- [YOUR INSTRUCTIONS]:
Please change every "scientific name" to "taxon name" in the entries, starting at the line that has "genus: Antidesma" and ending after the line that has "collectors: E. P. Killip". Give back only those lines, with nothing else altered.
====== EXTRACTED RECORDS
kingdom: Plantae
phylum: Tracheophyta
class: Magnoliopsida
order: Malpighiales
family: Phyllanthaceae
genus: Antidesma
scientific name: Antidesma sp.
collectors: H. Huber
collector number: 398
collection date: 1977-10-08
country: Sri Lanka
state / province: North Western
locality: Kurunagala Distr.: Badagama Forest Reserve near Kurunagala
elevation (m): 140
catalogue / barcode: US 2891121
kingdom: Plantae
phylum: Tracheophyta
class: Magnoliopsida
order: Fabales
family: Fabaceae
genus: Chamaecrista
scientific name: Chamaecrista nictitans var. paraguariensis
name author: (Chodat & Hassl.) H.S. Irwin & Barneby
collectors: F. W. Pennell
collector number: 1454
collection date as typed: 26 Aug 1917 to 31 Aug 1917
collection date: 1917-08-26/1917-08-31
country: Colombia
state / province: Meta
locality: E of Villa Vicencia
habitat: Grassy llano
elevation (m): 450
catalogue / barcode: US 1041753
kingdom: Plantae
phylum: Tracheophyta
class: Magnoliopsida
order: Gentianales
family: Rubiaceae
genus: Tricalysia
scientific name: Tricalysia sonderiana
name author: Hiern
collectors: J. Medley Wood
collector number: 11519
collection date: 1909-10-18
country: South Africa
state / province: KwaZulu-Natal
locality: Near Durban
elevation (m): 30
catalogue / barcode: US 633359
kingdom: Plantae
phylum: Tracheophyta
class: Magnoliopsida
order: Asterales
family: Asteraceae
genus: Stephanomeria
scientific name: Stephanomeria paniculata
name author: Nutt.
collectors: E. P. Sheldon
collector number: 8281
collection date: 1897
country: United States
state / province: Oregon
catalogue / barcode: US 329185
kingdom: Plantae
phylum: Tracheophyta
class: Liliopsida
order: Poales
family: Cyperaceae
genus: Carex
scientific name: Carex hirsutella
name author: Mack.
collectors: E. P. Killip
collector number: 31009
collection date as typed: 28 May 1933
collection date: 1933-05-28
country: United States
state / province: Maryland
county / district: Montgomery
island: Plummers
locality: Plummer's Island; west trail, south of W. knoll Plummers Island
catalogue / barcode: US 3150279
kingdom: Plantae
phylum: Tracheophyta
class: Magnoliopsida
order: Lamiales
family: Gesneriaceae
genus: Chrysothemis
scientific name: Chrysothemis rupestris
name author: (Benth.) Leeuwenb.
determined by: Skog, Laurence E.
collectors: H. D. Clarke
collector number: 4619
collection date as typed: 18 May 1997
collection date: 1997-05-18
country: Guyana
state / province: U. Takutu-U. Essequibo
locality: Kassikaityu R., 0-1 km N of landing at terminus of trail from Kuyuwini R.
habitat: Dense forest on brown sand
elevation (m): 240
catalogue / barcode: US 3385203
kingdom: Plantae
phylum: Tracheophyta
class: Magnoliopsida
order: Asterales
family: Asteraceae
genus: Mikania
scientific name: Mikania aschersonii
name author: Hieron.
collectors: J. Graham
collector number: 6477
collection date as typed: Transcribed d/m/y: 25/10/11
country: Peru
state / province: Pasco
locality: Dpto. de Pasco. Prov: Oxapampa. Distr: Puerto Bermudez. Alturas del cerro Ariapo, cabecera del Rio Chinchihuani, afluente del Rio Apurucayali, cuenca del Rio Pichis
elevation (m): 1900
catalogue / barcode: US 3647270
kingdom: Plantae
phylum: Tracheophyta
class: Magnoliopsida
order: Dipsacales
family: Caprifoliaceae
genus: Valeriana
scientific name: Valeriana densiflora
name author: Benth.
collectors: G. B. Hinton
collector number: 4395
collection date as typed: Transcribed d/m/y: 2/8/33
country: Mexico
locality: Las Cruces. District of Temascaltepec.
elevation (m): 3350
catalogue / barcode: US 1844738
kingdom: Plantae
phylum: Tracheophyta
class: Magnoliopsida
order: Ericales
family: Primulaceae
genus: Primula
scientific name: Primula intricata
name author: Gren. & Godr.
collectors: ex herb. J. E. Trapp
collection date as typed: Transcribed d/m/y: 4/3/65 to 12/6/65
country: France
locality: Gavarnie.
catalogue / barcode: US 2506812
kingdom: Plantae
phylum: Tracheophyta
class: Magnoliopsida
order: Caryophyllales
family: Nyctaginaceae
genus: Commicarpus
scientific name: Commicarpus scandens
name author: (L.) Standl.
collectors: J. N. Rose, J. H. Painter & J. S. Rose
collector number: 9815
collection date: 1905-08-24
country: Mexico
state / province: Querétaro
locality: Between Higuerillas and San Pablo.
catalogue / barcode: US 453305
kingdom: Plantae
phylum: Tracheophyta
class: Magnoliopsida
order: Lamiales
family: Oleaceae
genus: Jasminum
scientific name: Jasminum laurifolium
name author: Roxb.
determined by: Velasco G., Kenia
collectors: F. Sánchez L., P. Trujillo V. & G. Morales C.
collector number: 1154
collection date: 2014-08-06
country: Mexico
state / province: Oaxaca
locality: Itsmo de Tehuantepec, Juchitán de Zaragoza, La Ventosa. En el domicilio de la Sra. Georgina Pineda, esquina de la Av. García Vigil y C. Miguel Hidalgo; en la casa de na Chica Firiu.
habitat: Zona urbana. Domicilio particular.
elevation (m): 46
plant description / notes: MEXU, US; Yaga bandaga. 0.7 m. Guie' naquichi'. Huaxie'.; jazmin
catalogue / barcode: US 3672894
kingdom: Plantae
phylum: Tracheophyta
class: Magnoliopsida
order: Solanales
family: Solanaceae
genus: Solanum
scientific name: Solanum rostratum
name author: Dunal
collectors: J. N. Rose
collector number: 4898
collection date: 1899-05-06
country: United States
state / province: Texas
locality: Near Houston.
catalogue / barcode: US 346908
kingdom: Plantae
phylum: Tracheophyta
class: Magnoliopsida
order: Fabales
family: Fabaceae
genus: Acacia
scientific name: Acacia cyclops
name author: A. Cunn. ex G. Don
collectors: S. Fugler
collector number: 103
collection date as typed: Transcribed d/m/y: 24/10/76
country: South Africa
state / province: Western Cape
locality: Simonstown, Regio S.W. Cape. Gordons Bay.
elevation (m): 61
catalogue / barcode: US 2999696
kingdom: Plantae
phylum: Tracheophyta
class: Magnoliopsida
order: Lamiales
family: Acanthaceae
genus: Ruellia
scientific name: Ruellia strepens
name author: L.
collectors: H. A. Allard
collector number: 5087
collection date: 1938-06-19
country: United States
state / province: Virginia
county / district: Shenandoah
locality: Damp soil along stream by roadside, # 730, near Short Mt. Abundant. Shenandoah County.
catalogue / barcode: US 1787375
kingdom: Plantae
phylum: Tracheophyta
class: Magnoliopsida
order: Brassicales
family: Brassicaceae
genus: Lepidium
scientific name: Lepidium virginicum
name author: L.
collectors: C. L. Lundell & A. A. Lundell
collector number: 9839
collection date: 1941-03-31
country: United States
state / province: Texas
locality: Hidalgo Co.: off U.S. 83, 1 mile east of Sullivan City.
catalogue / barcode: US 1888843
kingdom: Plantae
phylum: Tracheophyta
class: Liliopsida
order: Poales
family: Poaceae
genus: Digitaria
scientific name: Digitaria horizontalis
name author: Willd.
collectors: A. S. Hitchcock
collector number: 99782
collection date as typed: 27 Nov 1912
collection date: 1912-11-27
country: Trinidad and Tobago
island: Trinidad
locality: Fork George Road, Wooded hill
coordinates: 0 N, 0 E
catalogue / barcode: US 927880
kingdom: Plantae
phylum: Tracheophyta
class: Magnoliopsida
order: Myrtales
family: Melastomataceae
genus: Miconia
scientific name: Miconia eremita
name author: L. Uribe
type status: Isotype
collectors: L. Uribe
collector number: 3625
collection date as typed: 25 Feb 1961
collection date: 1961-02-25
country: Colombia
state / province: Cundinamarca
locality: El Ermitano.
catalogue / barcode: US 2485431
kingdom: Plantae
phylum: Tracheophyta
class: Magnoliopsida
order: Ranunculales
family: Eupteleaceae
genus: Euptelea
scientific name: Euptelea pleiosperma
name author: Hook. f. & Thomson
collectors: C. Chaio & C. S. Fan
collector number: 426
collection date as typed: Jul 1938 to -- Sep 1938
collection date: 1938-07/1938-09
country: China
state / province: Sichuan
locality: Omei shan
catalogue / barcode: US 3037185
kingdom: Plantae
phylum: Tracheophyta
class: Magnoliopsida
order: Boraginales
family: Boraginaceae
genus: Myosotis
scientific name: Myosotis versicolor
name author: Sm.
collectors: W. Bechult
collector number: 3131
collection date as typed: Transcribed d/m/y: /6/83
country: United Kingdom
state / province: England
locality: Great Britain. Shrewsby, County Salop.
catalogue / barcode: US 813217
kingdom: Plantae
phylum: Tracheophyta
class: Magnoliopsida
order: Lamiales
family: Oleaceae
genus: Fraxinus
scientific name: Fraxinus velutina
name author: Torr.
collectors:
============
- [FULL OUTPUT]:
genus: Antidesma
taxon name: Antidesma sp.
collectors: H. Huber
collector number: 398
collection date: 1977-10-08
country: Sri Lanka
state / province: North Western
locality: Kurunagala Distr.: Badagama Forest Reserve near Kurunagala
elevation (m): 140
catalogue / barcode: US 2891121
kingdom: Plantae
phylum: Tracheophyta
class: Magnoliopsida
order: Fabales
family: Fabaceae
genus: Chamaecrista
taxon name: Chamaecrista nictitans var. paraguariensis
name author: (Chodat & Hassl.) H.S. Irwin & Barneby
collectors: F. W. Pennell
collector number: 1454
collection date as typed: 26 Aug 1917 to 31 Aug 1917
collection date: 1917-08-26/1917-08-31
country: Colombia
state / province: Meta
locality: E of Villa Vicencia
habitat: Grassy llano
elevation (m): 450
catalogue / barcode: US 1041753
kingdom: Plantae
phylum: Tracheophyta
class: Magnoliopsida
order: Gentianales
family: Rubiaceae
genus: Tricalysia
taxon name: Tricalysia sonderiana
name author: Hiern
collectors: J. Medley Wood
collector number: 11519
collection date: 1909-10-18
country: South Africa
state / province: KwaZulu-Natal
locality: Near Durban
elevation (m): 30
catalogue / barcode: US 633359
kingdom: Plantae
phylum: Tracheophyta
class: Magnoliopsida
order: Asterales
family: Asteraceae
genus: Stephanomeria
taxon name: Stephanomeria paniculata
name author: Nutt.
collectors: E. P. Sheldon
collector number: 8281
collection date: 1897
country: United States
state / province: Oregon
catalogue / barcode: US 329185
kingdom: Plantae
phylum: Tracheophyta
class: Liliopsida
order: Poales
family: Cyperaceae
genus: Carex
taxon name: Carex hirsutella
name author: Mack.
collectors: E. P. Killip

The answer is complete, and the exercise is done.